**Excerpt**
○ ○ ○

Gradio “vibe-coded” tools make human-in-the-loop data review practical for designer and engineer.

From Figma to Raw SVGs: Mining the Icon Library

Before I could train anything, I needed a reliable way to turn a living Figma icon library into files on disk. The goal was simple: given a few Figma projects, find every icon component that is still relevant, and export it as a clean SVG that I could process further.

Using Figma’s OpenAPI Instead of a Client SDK

One of the nicest surprises in this project was Figma’s API design. Instead of shipping and maintaining official client SDKs for every language, Figma publishes an OpenAPI 3.2.0 specification for their REST API. That means they only need to maintain a single API definition file, and users are free to generate their own client in whatever language they like.

Since the rest of my pipeline was Python-based, I used the openapi-python-client generator to produce a typed Python client from Figma’s OpenAPI spec. From that point on, the Figma API felt like a normal Python package: I could call methods, get structured responses, and treat it as just another dependency in my ML project.

Iterating Projects and Files

The input to my script was deliberately simple: a small list of Figma project IDs.

From there, the pipeline did the following:

Loop over each project ID.
For each project, fetch all design files.
For each file, walk the document tree and collect all components that represent icons.

Deduplication, Cross-File Matching, and Deprecation Rules

To turn this raw list into a usable icon set, I added a few layers of logic:

Component deduplication – I merged components that were effectively the same icon across different files or projects, based on naming and metadata. This avoided training the model multiple times on what was essentially the same asset.

○ ○ ○

**Required actions**
(a) In the excerpt on exporting Figma icons, what tool generated the typed Python client from Figma's OpenAPI spec?
(b) Carry on the excerpt on exporting Figma icons, starting after its final sentence.

**Data supplied**

○ ○ ○

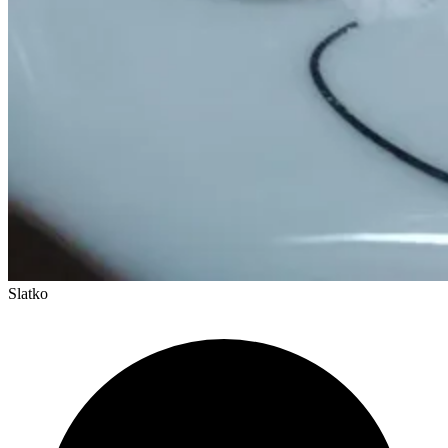
Slatko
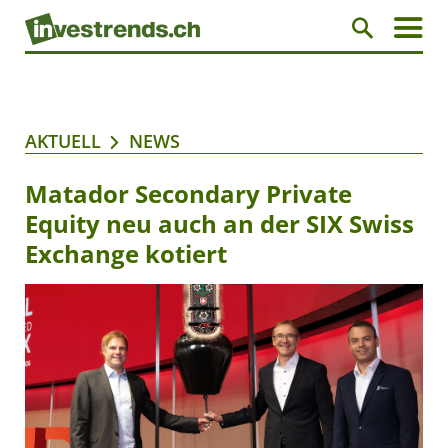
AKTUELL
NEWS
Matador Secondary Private
Equity neu auch an der SIX Swiss
Exchange kotiert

○ ○ ○

**Written responses**
(a) The openapi-python-client generator.

(b)
Cross-file component detection - Some icons had migrated between files over time. Matching them across files kept the dataset closer to the logical icon library instead of the historical layout of Figma documents.
Deprecation filtering – Designers had a convention for deprecated components: their names start with a special emoji(🚫). We agreed that anything following that pattern should be excluded from training. A single rule removed a lot of historical noise.

A pleasant surprise was how much semantic information was already there. For a subset of components, designers had filled in the description field with tags and usage hints. Those human-written tags later became very strong signals when I built text captions for each icon.

Laying the Groundwork for Reuse

The most important property of this step is that it’s fully automated:

Give the script a list of project IDs.
It discovers files, finds icon components, deduplicates them, filters out deprecated ones, and records metadata for the next stages.

That makes the pipeline reusable in two ways:

If I ever want to finetune a new base model, I can rerun the same extraction and get an updated dataset with almost no manual work.
More importantly, the same mechanism can be extended beyond icons. In principle, the script could extract any kind of reusable design asset from Figma: illustration libraries, design system components or even UI patterns.

Cleaning SVGs and Rendering Theme-Correct PNGs

After finding the icon components in Figma, I still needed something the model could actually see: pixels. That meant turning each component into a clean, theme-correct image.

SVG First, PNG Later

I used Figma’s batch export API to download every icon as SVG, not PNG:

SVG is text, so styles and colors are easy to inspect and modify.
One SVG can produce many variants: different sizes and different themes (Dark, Darkest, Light, Lightest).
All fixes happen before rasterization, so there’s no quality loss.

Only after cleaning the SVGs did I render them to PNG with cairosvg, which plays nicely with standard vision libraries.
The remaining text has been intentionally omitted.